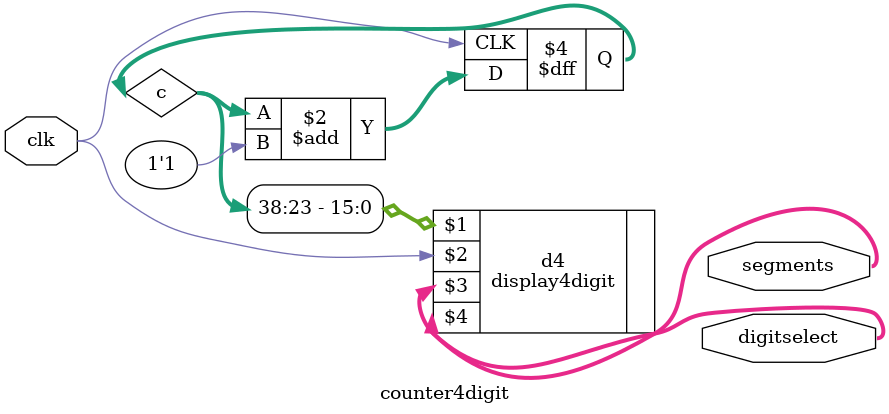
<source format=sv>
`timescale 1ns / 1ps
`default_nettype none

module counter4digit(
    input wire clk,
    output wire [7:0] segments,
    output wire [7:0] digitselect
);
    logic [38:0] c = 0;

    always_ff @(posedge clk)
		c <= c + 1'b 1;
		
	display4digit d4(c[38:23], clk, segments, digitselect);

endmodule
</source>
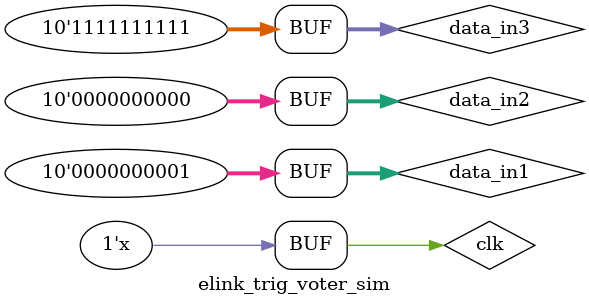
<source format=v>
`timescale 1ns / 1ps
module elink_trig_voter_sim();

  wire [11:0] voted;
  reg clk;
  reg [9:0] data_in1,data_in2,data_in3;

  elink_trig_voter elink_trig_voter(
    .voted(voted),
    .clk(clk),
    .data_in1(data_in1),
    .data_in2(data_in2),
    .data_in3(data_in3)
  );

  initial begin
    $dumpfile("elink_trig_voter.vcd");
    $dumpvars(0,elink_trig_voter);
    clk=0;
    data_in1='b1111111111;
    data_in2='b1111111111;
    data_in3='b1111111111;
    #5;
    data_in1='b0000000000;
    data_in2='b1111111111;
    data_in3='b1111111111;
    #5;
    data_in1='b0000000000;
    data_in2='b0000000000;
    data_in3='b1111111111;
    #5;
    data_in1='b0000000001;
    data_in2='b0000000000;
    data_in3='b1111111111;
  end
  always begin
    clk = !clk;
    #1;
  end
endmodule
</source>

════

TASK DESCRIPTION
Repeat the records above exactly, without pictures.

TASK ANSWER
<source format=sv>
`timescale 1ns / 1ps
`default_nettype none

module counter4digit(
    input wire clk,
    output wire [7:0] segments,
    output wire [7:0] digitselect
);
    logic [38:0] c = 0;

    always_ff @(posedge clk)
		c <= c + 1'b 1;
		
	display4digit d4(c[38:23], clk, segments, digitselect);

endmodule
</source>
<source format=v>
`timescale 1ns / 1ps
module elink_trig_voter_sim();

  wire [11:0] voted;
  reg clk;
  reg [9:0] data_in1,data_in2,data_in3;

  elink_trig_voter elink_trig_voter(
    .voted(voted),
    .clk(clk),
    .data_in1(data_in1),
    .data_in2(data_in2),
    .data_in3(data_in3)
  );

  initial begin
    $dumpfile("elink_trig_voter.vcd");
    $dumpvars(0,elink_trig_voter);
    clk=0;
    data_in1='b1111111111;
    data_in2='b1111111111;
    data_in3='b1111111111;
    #5;
    data_in1='b0000000000;
    data_in2='b1111111111;
    data_in3='b1111111111;
    #5;
    data_in1='b0000000000;
    data_in2='b0000000000;
    data_in3='b1111111111;
    #5;
    data_in1='b0000000001;
    data_in2='b0000000000;
    data_in3='b1111111111;
  end
  always begin
    clk = !clk;
    #1;
  end
endmodule
</source>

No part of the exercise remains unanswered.